◆ **Exercise requirements**:
Find the line that contains "index dip: (118, 77)" in the records below, then repeat exactly that line and each one after it, leaving pictures out.

(Human pose images with coordinates)
-=-=-

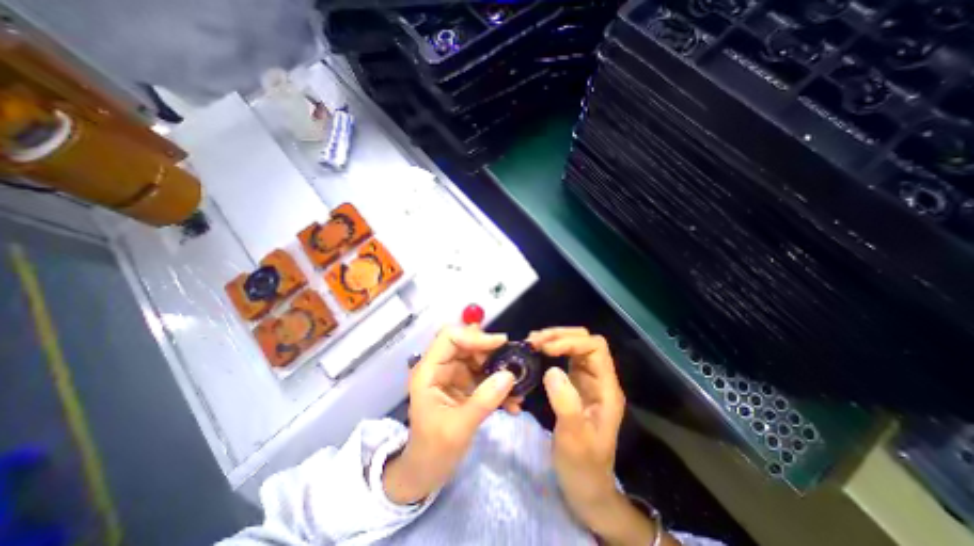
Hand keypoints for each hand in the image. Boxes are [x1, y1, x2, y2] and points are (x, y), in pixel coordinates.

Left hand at [381, 327, 517, 505]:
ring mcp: (453, 376)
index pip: (450, 337)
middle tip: (514, 364)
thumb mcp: (458, 428)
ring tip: (518, 388)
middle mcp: (440, 367)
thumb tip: (510, 375)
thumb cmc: (433, 451)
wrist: (426, 473)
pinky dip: (499, 386)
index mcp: (429, 371)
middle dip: (491, 353)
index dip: (474, 336)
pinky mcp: (464, 386)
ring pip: (479, 359)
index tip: (501, 344)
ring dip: (499, 370)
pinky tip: (513, 403)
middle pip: (467, 345)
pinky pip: (484, 376)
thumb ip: (484, 400)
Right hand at [529, 328, 627, 525]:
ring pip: (575, 347)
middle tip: (535, 340)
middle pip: (586, 341)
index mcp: (606, 388)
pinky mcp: (575, 385)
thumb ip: (566, 403)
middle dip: (561, 335)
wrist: (586, 488)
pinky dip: (551, 350)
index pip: (595, 348)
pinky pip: (565, 358)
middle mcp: (599, 379)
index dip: (571, 342)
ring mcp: (587, 381)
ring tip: (533, 342)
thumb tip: (551, 369)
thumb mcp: (574, 438)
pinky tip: (537, 352)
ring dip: (555, 339)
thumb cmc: (583, 465)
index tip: (546, 349)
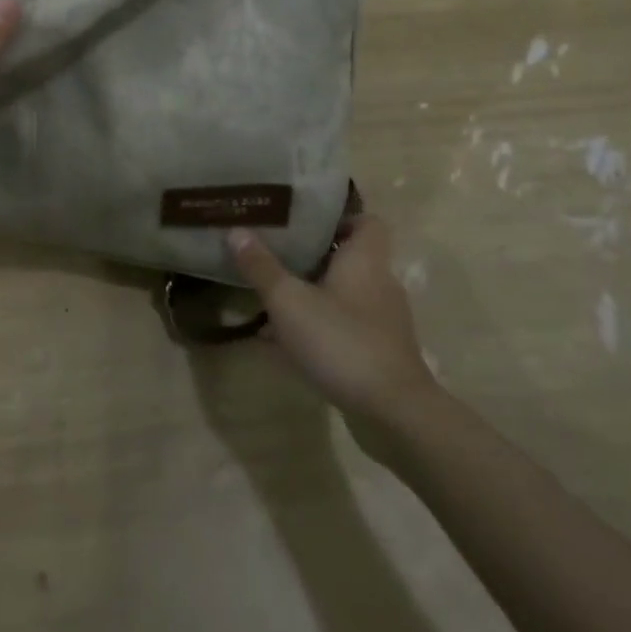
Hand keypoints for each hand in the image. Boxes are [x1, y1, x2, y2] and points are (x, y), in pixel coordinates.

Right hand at [228, 216, 435, 431]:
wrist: (394, 413)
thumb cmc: (342, 341)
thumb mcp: (289, 302)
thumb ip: (261, 267)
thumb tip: (236, 230)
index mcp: (365, 259)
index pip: (366, 221)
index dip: (340, 218)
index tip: (306, 223)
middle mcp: (380, 283)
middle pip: (350, 257)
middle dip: (314, 257)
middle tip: (278, 256)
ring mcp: (384, 321)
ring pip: (345, 294)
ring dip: (314, 295)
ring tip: (275, 300)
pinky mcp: (381, 352)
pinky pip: (346, 327)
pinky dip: (321, 328)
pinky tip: (288, 344)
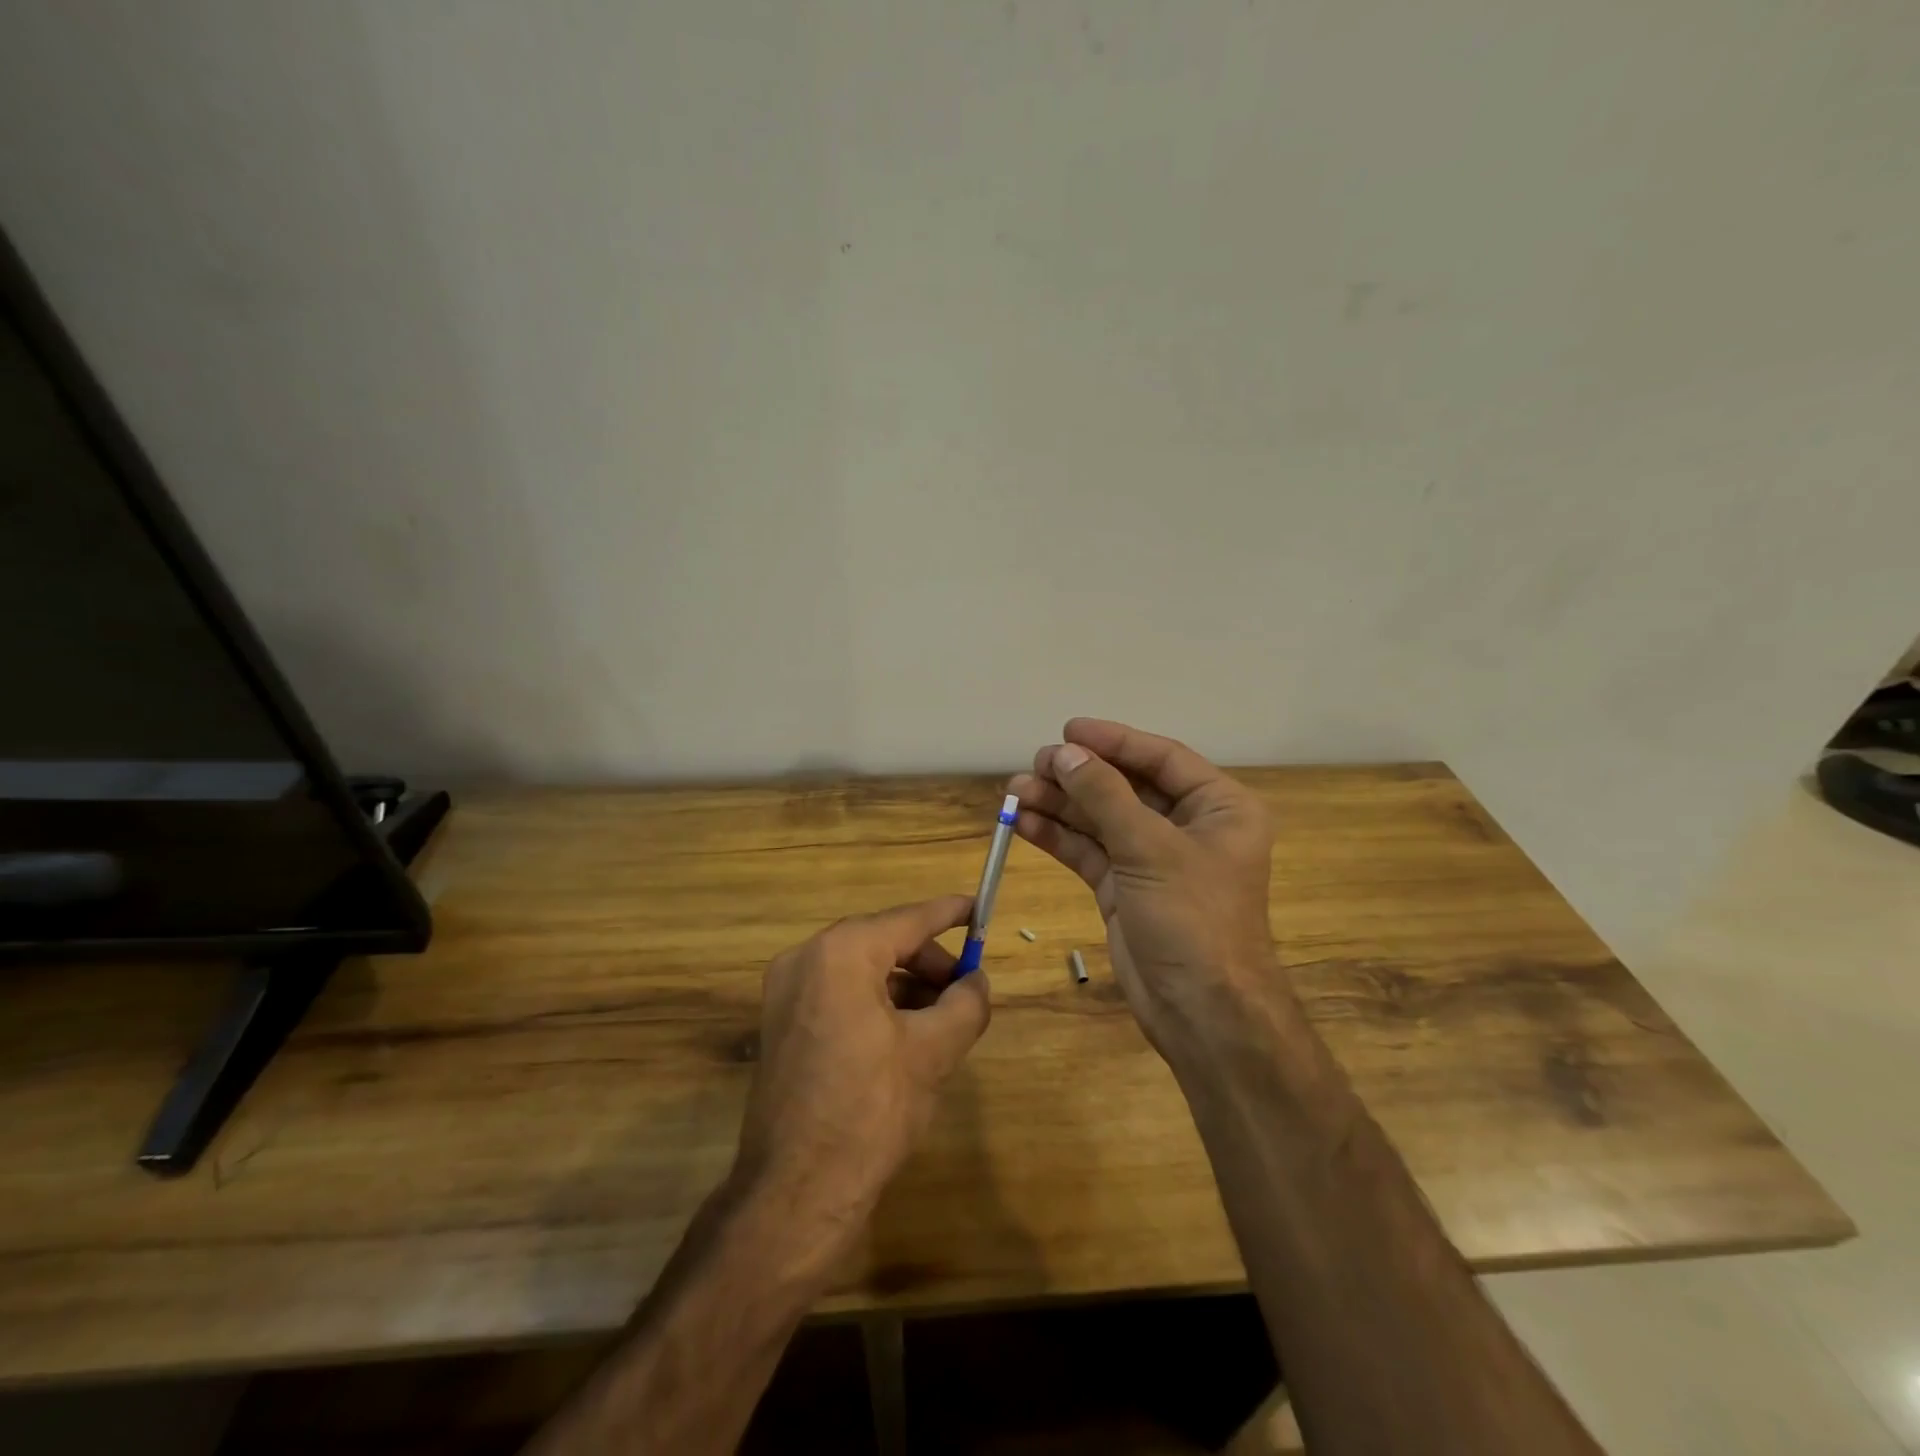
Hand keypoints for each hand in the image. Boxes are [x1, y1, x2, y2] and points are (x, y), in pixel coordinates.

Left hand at [734, 895, 990, 1246]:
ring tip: (942, 1017)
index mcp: (841, 953)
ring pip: (861, 968)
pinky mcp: (782, 1024)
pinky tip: (906, 1034)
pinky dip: (876, 1002)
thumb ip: (965, 1003)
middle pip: (883, 941)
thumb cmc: (870, 1110)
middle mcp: (806, 959)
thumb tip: (977, 981)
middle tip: (965, 988)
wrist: (795, 1194)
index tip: (979, 908)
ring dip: (905, 984)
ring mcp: (786, 992)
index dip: (949, 913)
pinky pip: (839, 993)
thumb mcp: (933, 1052)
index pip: (908, 919)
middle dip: (928, 961)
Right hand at [1009, 719, 1281, 1059]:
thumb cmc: (1193, 919)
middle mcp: (1188, 827)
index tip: (1068, 731)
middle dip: (1079, 776)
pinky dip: (1058, 837)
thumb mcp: (1150, 848)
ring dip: (1060, 805)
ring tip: (1015, 791)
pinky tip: (1024, 823)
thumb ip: (1105, 796)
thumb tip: (1066, 754)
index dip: (1114, 741)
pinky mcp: (1125, 889)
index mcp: (1218, 807)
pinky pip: (1089, 852)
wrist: (1202, 1012)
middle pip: (1126, 787)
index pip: (1161, 758)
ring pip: (1101, 819)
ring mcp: (1153, 860)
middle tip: (1034, 764)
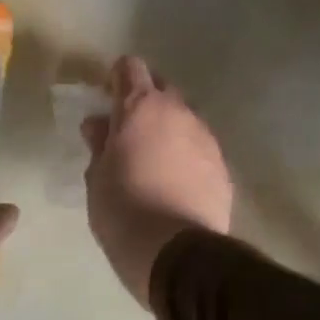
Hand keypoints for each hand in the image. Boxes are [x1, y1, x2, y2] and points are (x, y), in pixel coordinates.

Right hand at [82, 56, 233, 307]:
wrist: (177, 251)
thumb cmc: (123, 210)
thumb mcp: (97, 178)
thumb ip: (100, 144)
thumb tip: (98, 124)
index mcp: (141, 107)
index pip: (131, 68)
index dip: (118, 77)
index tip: (108, 96)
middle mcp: (178, 111)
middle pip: (162, 88)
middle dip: (146, 100)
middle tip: (128, 129)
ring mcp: (205, 136)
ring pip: (184, 118)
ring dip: (169, 128)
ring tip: (154, 158)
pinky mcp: (222, 163)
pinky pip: (200, 146)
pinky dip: (187, 153)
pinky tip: (177, 180)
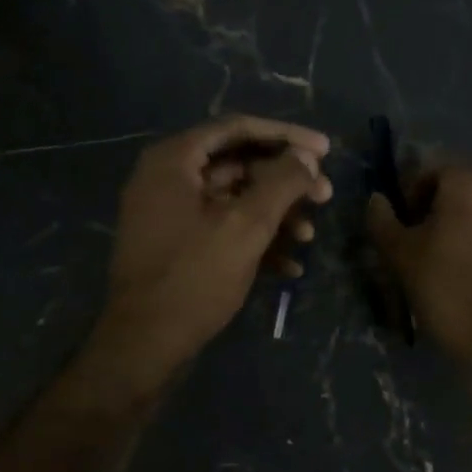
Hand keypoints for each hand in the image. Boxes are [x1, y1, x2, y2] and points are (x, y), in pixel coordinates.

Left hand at [91, 116, 332, 386]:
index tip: (326, 150)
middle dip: (285, 182)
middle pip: (238, 164)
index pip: (238, 129)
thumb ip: (281, 184)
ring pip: (234, 200)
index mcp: (174, 160)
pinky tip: (289, 266)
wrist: (145, 343)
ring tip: (309, 235)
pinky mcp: (178, 247)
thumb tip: (307, 158)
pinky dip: (255, 240)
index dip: (286, 136)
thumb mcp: (246, 226)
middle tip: (325, 196)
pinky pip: (221, 229)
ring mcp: (170, 215)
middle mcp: (168, 179)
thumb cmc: (195, 277)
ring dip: (275, 214)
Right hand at [367, 166, 471, 362]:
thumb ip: (383, 221)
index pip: (432, 172)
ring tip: (460, 265)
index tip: (405, 229)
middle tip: (428, 248)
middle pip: (466, 190)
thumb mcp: (401, 257)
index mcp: (470, 182)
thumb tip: (377, 199)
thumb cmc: (447, 290)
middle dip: (444, 212)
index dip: (411, 197)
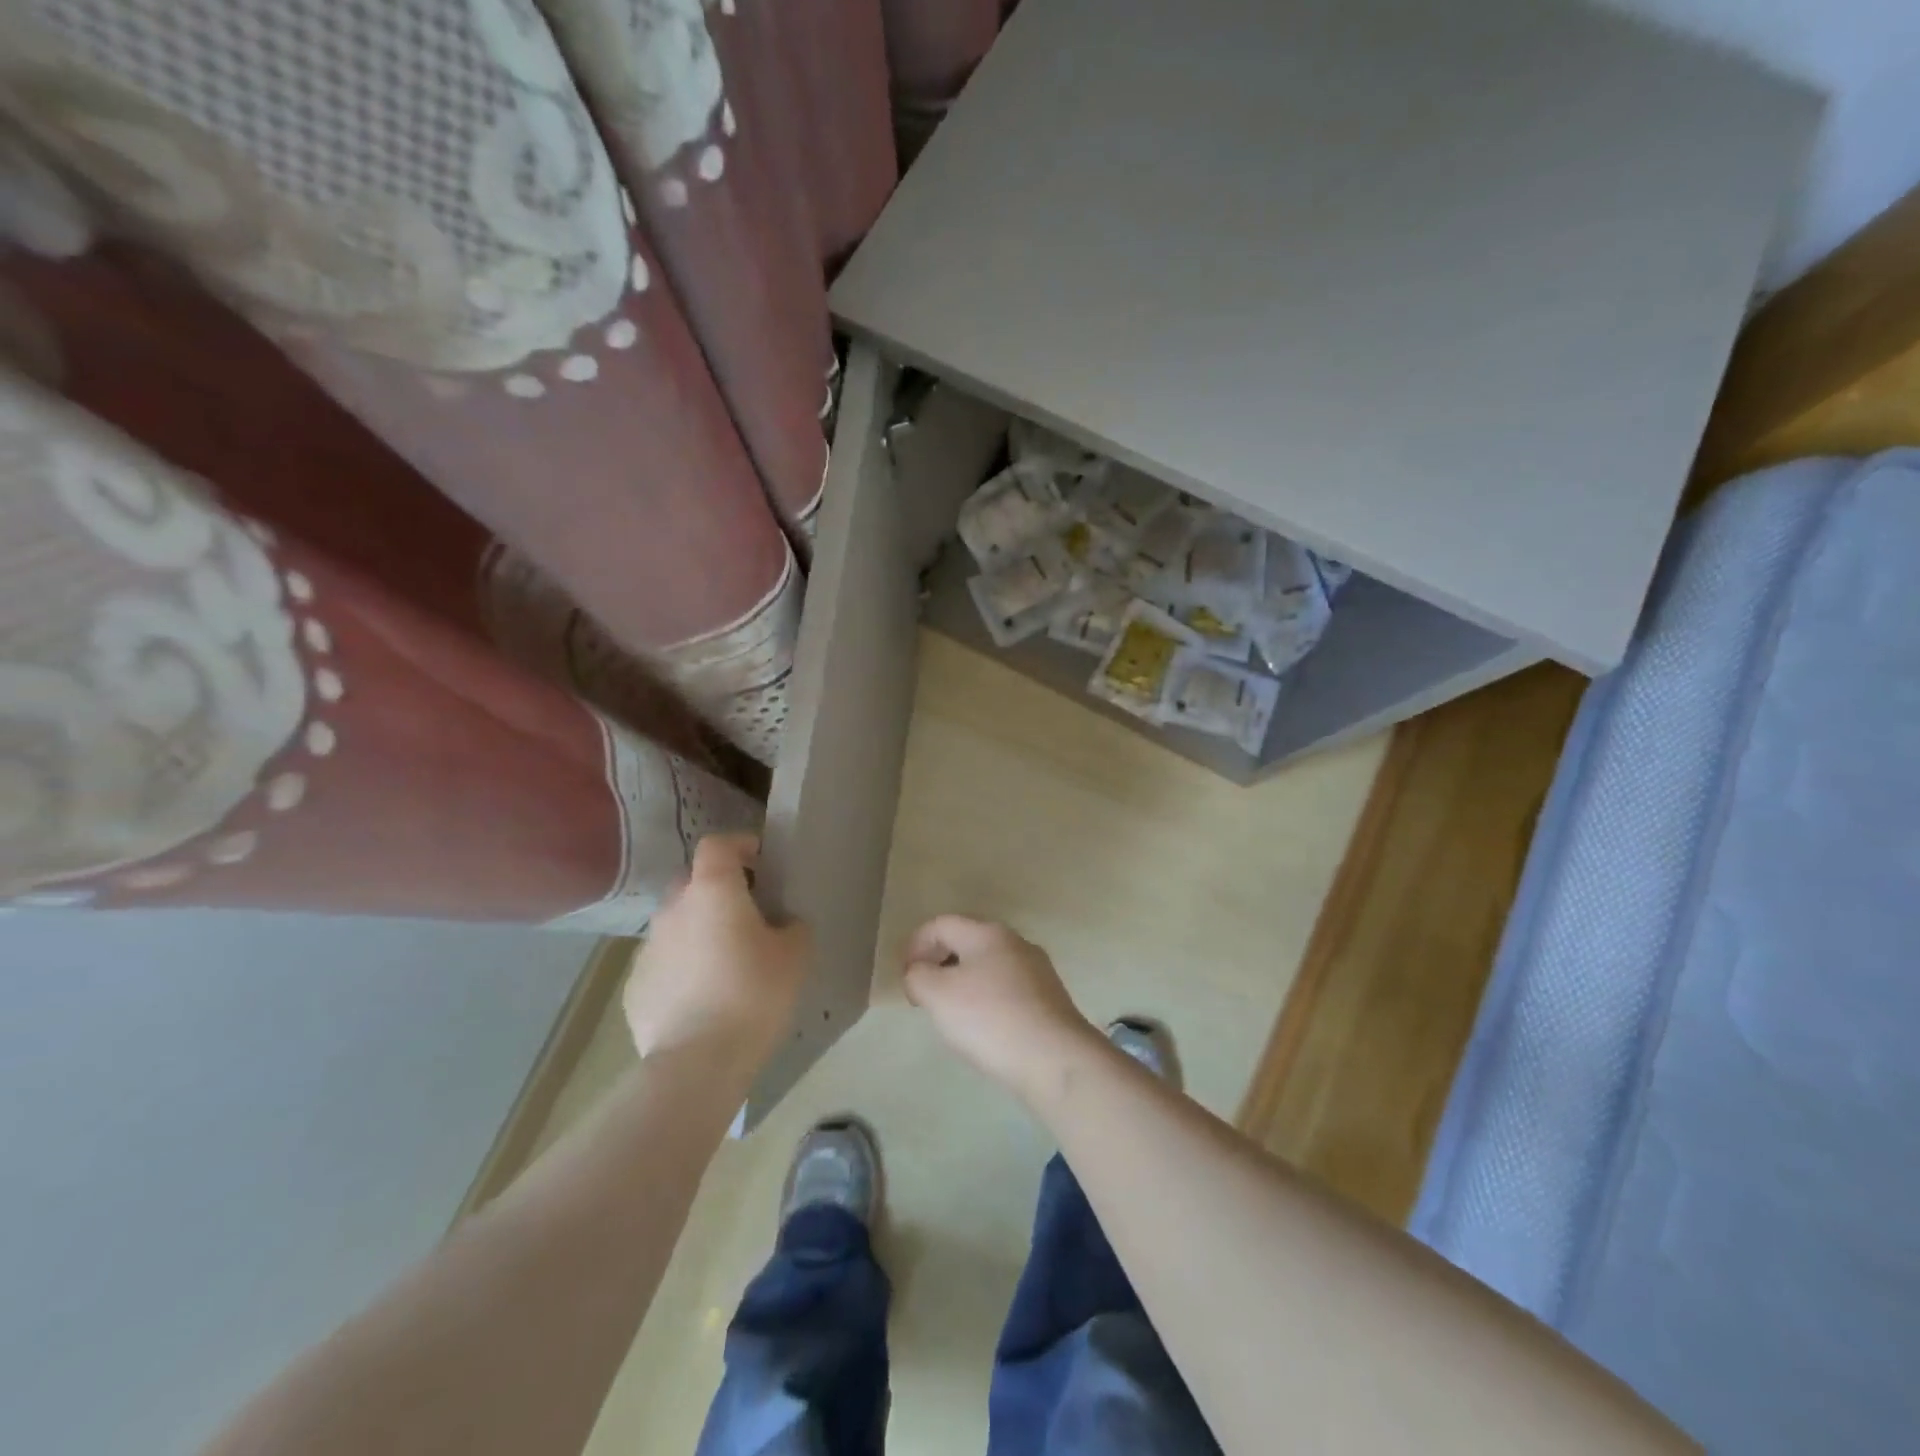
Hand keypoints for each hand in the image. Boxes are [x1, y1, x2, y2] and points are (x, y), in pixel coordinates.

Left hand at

-=-=-

◆ **Written solution**:
index dip: (118, 77)
index tip: (108, 96)
middle mcp: (178, 111)
middle pip: (162, 88)
middle dip: (146, 100)
middle tip: (128, 129)
ring mcp: (205, 136)
ring pip: (184, 118)
ring dip: (169, 128)
ring tip: (154, 158)
pinky mcp: (222, 163)
pinky pip: (200, 146)
pinky dip: (187, 153)
pinky tip: (177, 180)
Hand keypoints for each hand in the image. Boxes are [x1, y1, x2, y2] and points are (x, y), in pixel coordinates.

Left hand at [91, 116, 332, 386]:
index tip: (326, 150)
middle dip: (285, 182)
middle pip: (238, 164)
index pip: (238, 129)
thumb ip: (281, 184)
ring pip: (234, 200)
index mcp: (174, 160)
pinky tip: (289, 266)
wrist: (145, 343)
ring tip: (309, 235)
pinky mcp: (178, 247)
thumb tip: (307, 158)
pinky dip: (255, 240)
index dip: (286, 136)
thumb mcp: (246, 226)
middle tip: (325, 196)
pinky pip: (221, 229)
ring mcp: (170, 215)
middle mcp: (168, 179)
thumb cmc: (195, 277)
ring dip: (275, 214)
Right hand at [367, 166, 471, 362]:
thumb ip: (383, 221)
index pip: (432, 172)
ring tip: (460, 265)
index tip: (405, 229)
middle tip: (428, 248)
middle pip: (466, 190)
thumb mcp: (401, 257)
index mcp: (470, 182)
thumb tip: (377, 199)
thumb cmc: (447, 290)
middle dip: (444, 212)
index dip: (411, 197)
Hand keypoints for each hand in the image. Boxes are [x1, y1, x2, y2] and points are (x, y), in pixel coordinates.

Left hand at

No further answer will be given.